"The horrific slaughter of diners at a Dhaka cafe has triggered fears that surging Islamist violence may imperil the garment industry in Bangladesh, which built its economy on cheaply supplying fashion to the world’s big-name brands. Said Faruque Hassan, Senior Vice President of the Bangladesh Garment Manufacturers and Exporters Association (BGMEA), that this attack will turn away foreigners. BGMEA represents 4,500 factories in the country"
The horrific slaughter of diners at a Dhaka cafe has triggered fears that surging Islamist violence may imperil the garment industry in Bangladesh, which built its economy on cheaply supplying fashion to the world’s big-name brands.
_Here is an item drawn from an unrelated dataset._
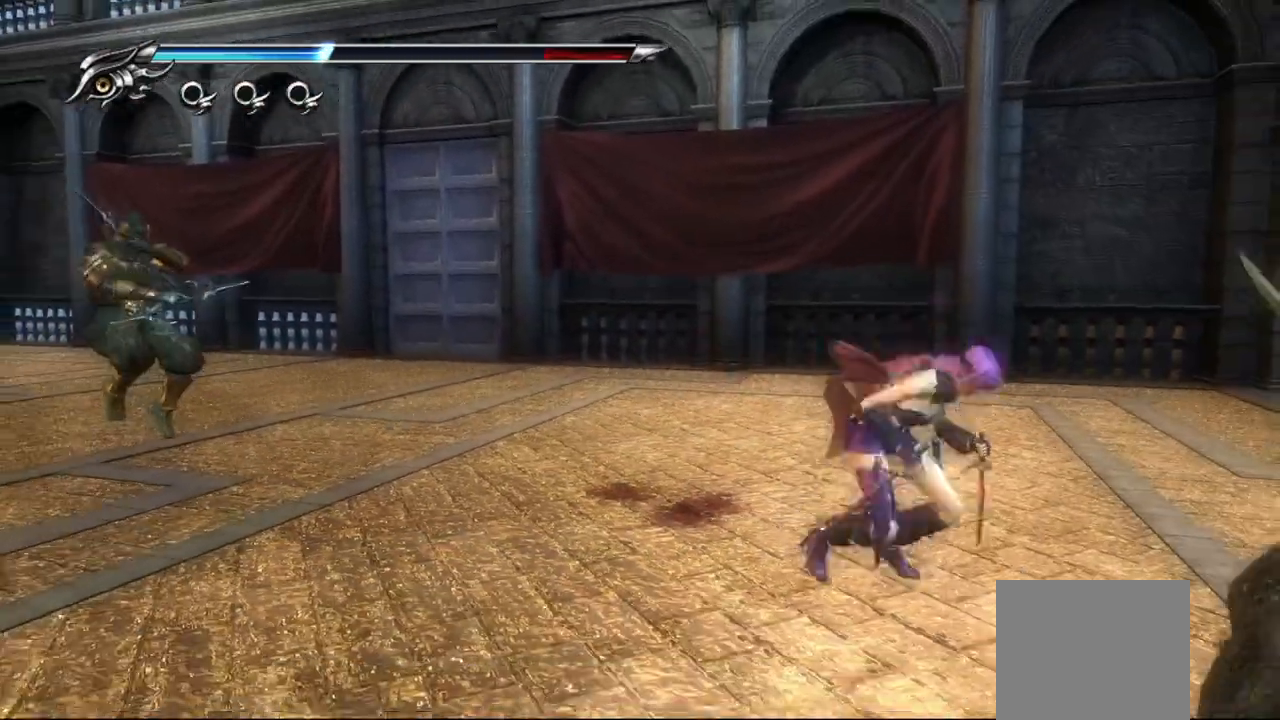
{"dt_ms": 500, "buttons": [], "left_stick": "left", "right_stick": "center", "events": [[317, "left_stick", "down-left"], [383, "left_stick", "left"]]}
Said Faruque Hassan, Senior Vice President of the Bangladesh Garment Manufacturers and Exporters Association (BGMEA), that this attack will turn away foreigners. BGMEA represents 4,500 factories in the country. The impact of this attack will be very damaging for the industry and we are now extremely worried, added Hassan, whose Giant Group supplies clothes to retailers including Britain’s Marks & Spencer and Next.
From the frying pan into the fire
Bangladesh, the world’s second-biggest exporter of apparel after China, even before the cafe siege was reeling from a wave of Islamist-linked killings of religious minorities, liberal activists and foreigners, including an Italian aid worker last September. Now concern is mounting that the South Asian nation, wracked by political instability since independence in 1971, is sliding into deeper chaos, with under-pressure police arresting 11,000 people last month in a desperate crackdown.
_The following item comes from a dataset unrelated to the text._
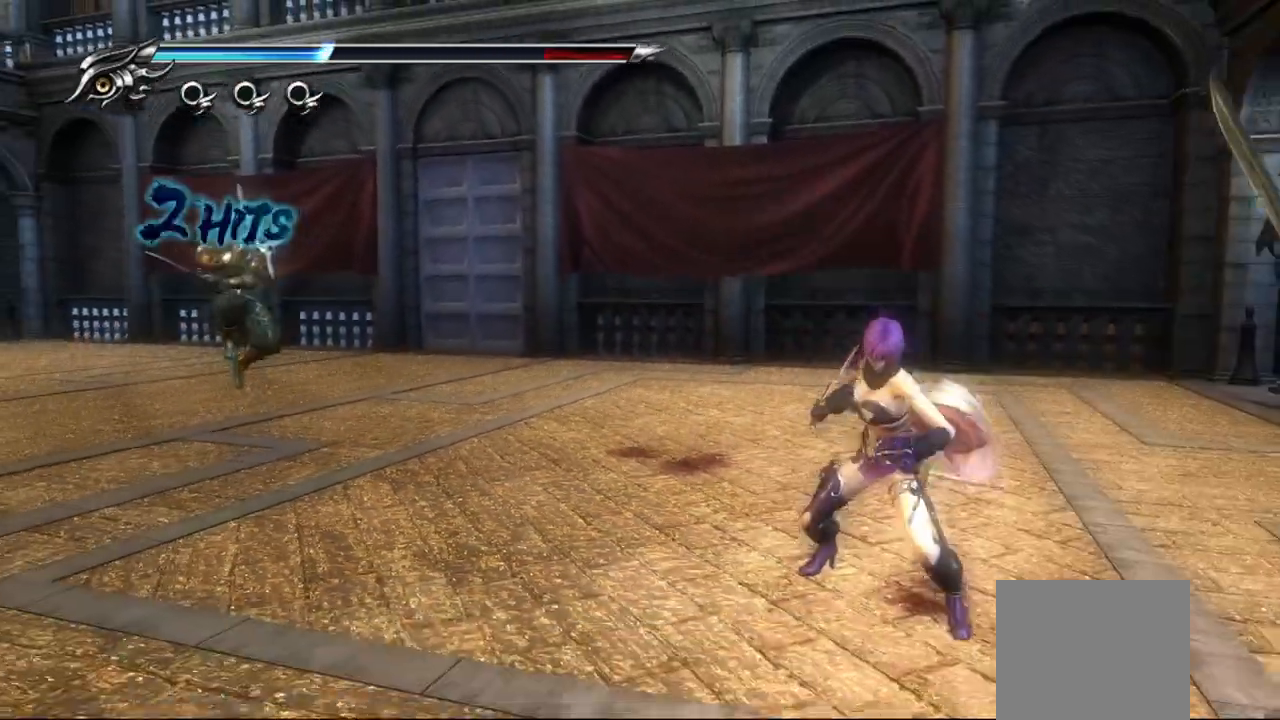
{"dt_ms": 500, "buttons": ["CROSS"], "left_stick": "left", "right_stick": "center", "events": [[183, "L1", "down"], [400, "CROSS", "down"], [483, "L1", "up"]]}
Said Sarah Labowitz, Co-director at the NYU Stern Center for Business and Human Rights in New York, the hostage crisis in Dhaka is a terrible tragedy reflecting how security has deteriorated in the country. The violence presents a serious threat to the economy, Labowitz said. This kind of attack will surely keep (fashion) buyers away in the months leading up to the holiday shopping season.
Bangladesh has clocked growth of around six per cent nearly every year since the turn of the millennium, although a quarter of its 160 million people still live below the poverty line. This is largely due to the garment exports, the lifeblood of its economy, and accounting for more than 80 per cent of total outbound goods last year. Between them the nation’s clothing factories employ more than four million people; most of them impoverished rural women. Ulrica Bogh Lind, a spokeswoman for H&M, which sources many of its clothes from Bangladesh, told AFP the Swedish chain was deeply sad about the tragic incident. They are of course monitoring the situation in Dhaka closely.
Sign of financial malaise
Ahsan Mansur, a former representative for the IMF in Islamabad fears that the trade-dependent Bangladesh may suffer the same fate as its restive rival Pakistan. When extremist violence began to spread in Pakistan, he said, the first sign of financial malaise was expat families packing their bags, then trade and investment crumbled. The perception that Bangladesh is a potential terrorist hotspot can seriously hit our export potential and growth prospects. Yet plucky Bangladesh has ridden out numerous storms, seeing off threats from labour unrest, mass transport blockades and large-scale political paralysis - as well as workplace disasters.
According to industry figures, clothing exports swelled nearly 10 per cent in the year to June, to $27.3 billion. The Rana Plaza factory collapse that killed at least 1,138 workers in 2013 shocked the world, heaping opprobrium on Western retailers seen as exploiting impoverished workers. But the tragedy prompted retailers to act on appalling safety conditions in their factories, where fires and other accidents are frequent. The incident forced the brands to set up two global alliances to make workshops safer and cleaner - although it remains a work in progress.